Set down each entry below exactly as written, keeping the pictures out.

**EXTRACTED RECORDS:**
·····

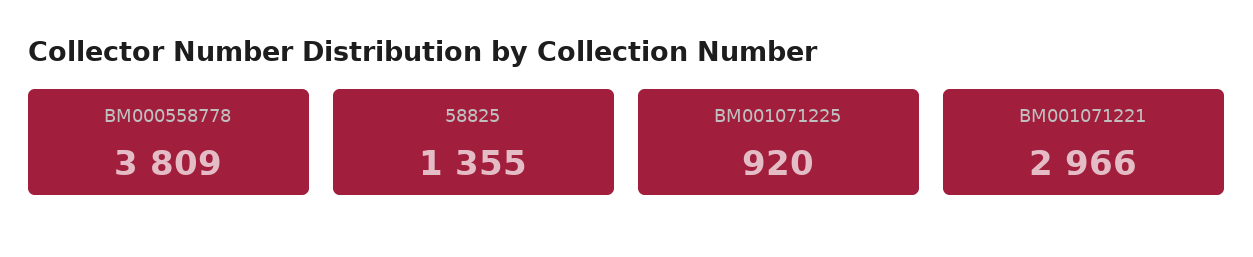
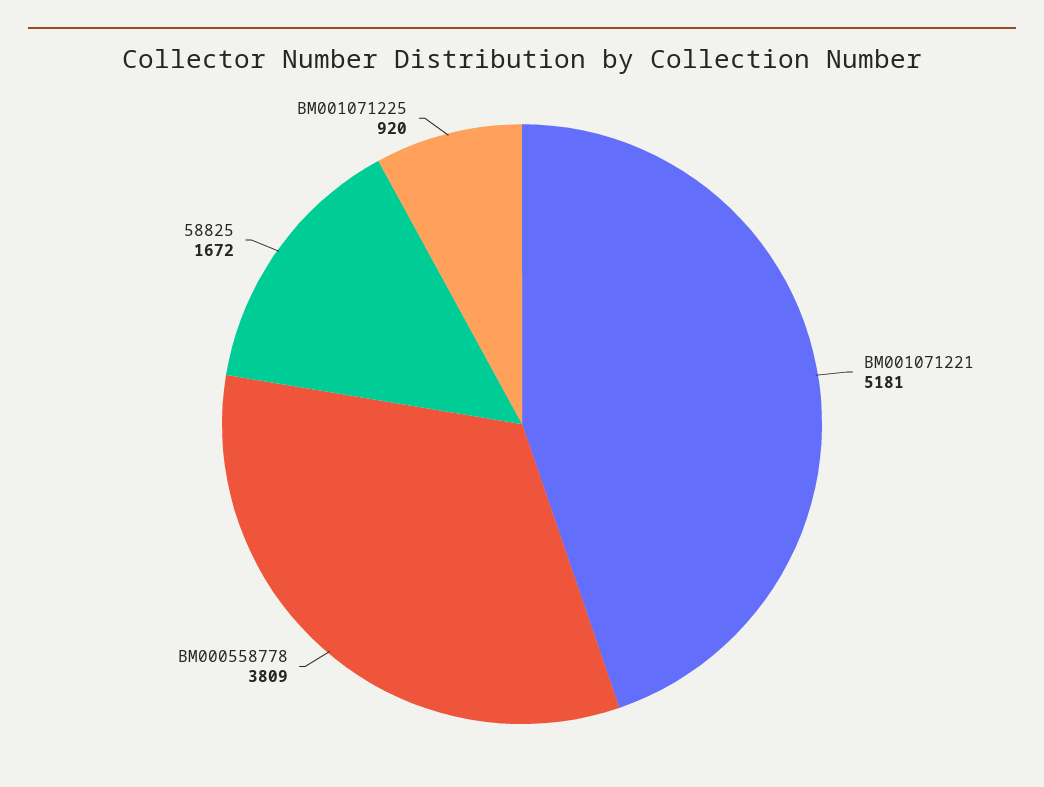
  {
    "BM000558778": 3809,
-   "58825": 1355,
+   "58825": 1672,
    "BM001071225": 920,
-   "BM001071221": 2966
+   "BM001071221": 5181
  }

·····

**WRITTEN ANSWER:**
  {
    "BM000558778": 3809,
-   "58825": 1355,
+   "58825": 1672,
    "BM001071225": 920,
-   "BM001071221": 2966
+   "BM001071221": 5181
  }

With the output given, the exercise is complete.